If it comes too early, the person begins to look for an object in the body. The searching itself can increase tension.
It is more precise first to read the whole organisation.
Breath.
Weight.
Eyes.
Pelvis.
Chest.
Neck.
The overall capacity to remain in contact.
The instruction “breathe it out” is also very common.
Sometimes it helps.
Often it creates controlled breathing.
The person begins to produce an exhale that is supposed to carry something away. Breath then becomes an instrument of will, instead of the expression of a new organisation of the body.
More precise:
Let the exhale find its own length.
Or even more simply:
Do not correct the breath.
As soon as the practitioner too quickly says:
that is the mother
that is trauma
that is defence
that is distrust
it may be partly true.
But the organism often receives a new meaning before it has enough support.
Then the person does not begin to regulate.
They begin to understand.
And understanding may become another form of holding.
Actual letting go is not performance.
It is not a decision.
It is not a gesture.
It is not a dramatic exhale.
It is not an emotional breakthrough.
It is not the ability to say “I am letting it go now.”
Actual release looks less impressive.
The body settles a little more.
The eyes stop looking for the answer.
The breath stops correcting itself.
The neck does not have to hold the head alone.
The pelvis turns from an object of work into a space of support.
The chest no longer has to carry the whole story.
For a moment, the person does not know anything, but does not fall apart.
This is how the beginning of actual release usually appears from the outside.
Not a great declaration.
Not a spiritual conclusion.
Not a therapeutic success.
Only a change in how the organism bears reality.
Some situations begin to change only when the organism finally no longer has to hold them as a problem.
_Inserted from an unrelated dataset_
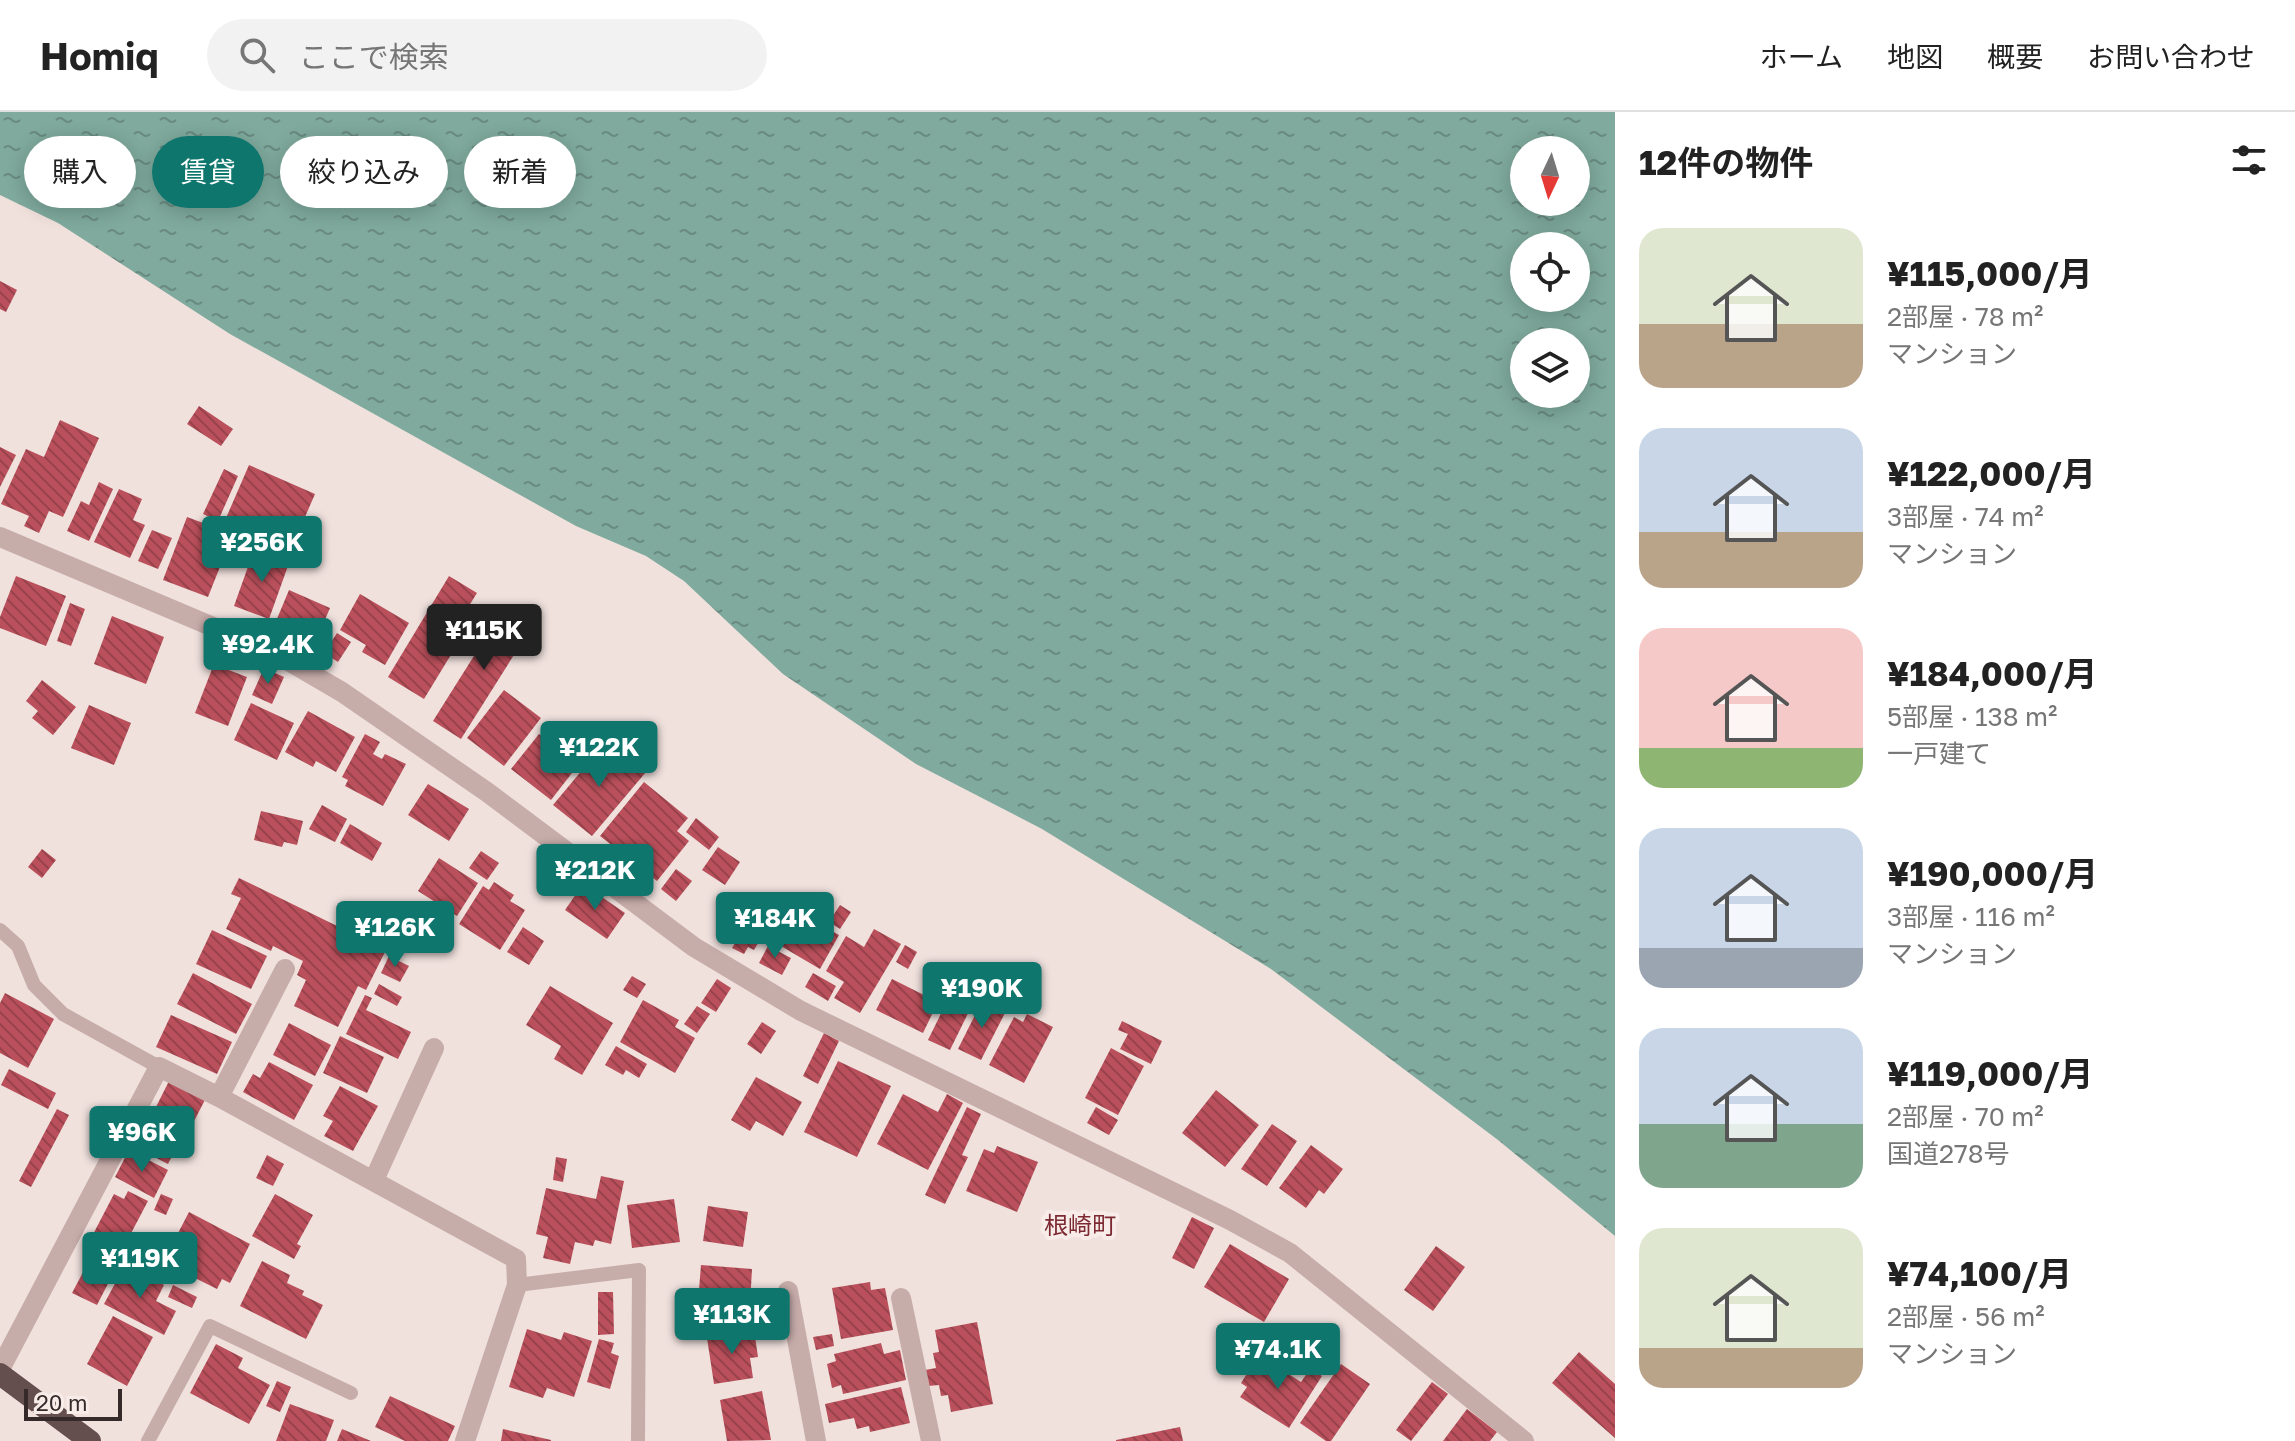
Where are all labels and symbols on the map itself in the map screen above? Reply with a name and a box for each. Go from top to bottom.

“Let it go” is often too absolute a sentence.
It aims straight at the result, but misses the conditions in which the result could arise.
The body does not let go because it has received the correct instruction.
It does not let go because it has understood the interpretation.
It does not let go because it is trying to be more conscious, more spiritual, or more therapeutically cooperative.
It lets go when it no longer has to hold.
And this usually does not happen through another instruction.
It happens through support, time, safety, orientation, breath without control, pelvis without performance, contact without pressure, and language that does not demand an immediate response.
For this reason, in the SMANS approach we do not lead a person to let something go.
We lead the organism into conditions in which it no longer has to hold in the same way.
A more precise formulation then is not:
let it go
but:
You do not have to let it go.
It is enough for the body to receive conditions in which it will no longer have to hold it.